** Opening Records shown block **
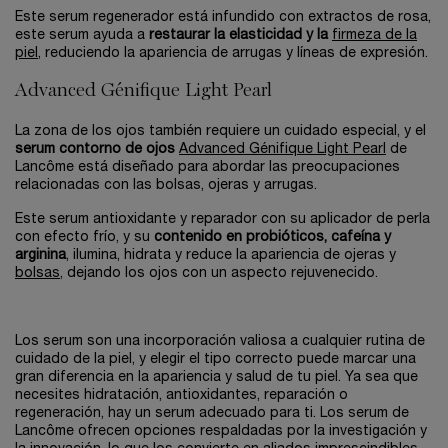
Este serum regenerador está infundido con extractos de rosa,
este serum ayuda a
restaurar la elasticidad y la
firmeza de la
piel
, reduciendo la apariencia de arrugas y líneas de expresión.
Advanced Génifique Light Pearl
La zona de los ojos también requiere un cuidado especial, y el
serum contorno de ojos
Advanced Génifique Light Pearl
de
Lancôme está diseñado para abordar las preocupaciones
relacionadas con las bolsas, ojeras y arrugas.
Este serum antioxidante y reparador con su aplicador de perla
con efecto frío, y su
contenido en probióticos, cafeína y
arginina
, ilumina, hidrata y reduce la apariencia de ojeras y
bolsas
, dejando los ojos con un aspecto rejuvenecido.
Los serum son una incorporación valiosa a cualquier rutina de
cuidado de la piel, y elegir el tipo correcto puede marcar una
gran diferencia en la apariencia y salud de tu piel. Ya sea que
necesites hidratación, antioxidantes, reparación o
regeneración, hay un serum adecuado para ti. Los serum de
Lancôme ofrecen opciones respaldadas por la investigación y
** Closing Records shown block **
Task prompt: In the records, which lines use the word "serum"? Report them.

Answer to the exercise:
Este serum regenerador está infundido con extractos de rosa,
este serum ayuda a
serum contorno de ojos
Este serum antioxidante y reparador con su aplicador de perla
Los serum son una incorporación valiosa a cualquier rutina de
regeneración, hay un serum adecuado para ti. Los serum de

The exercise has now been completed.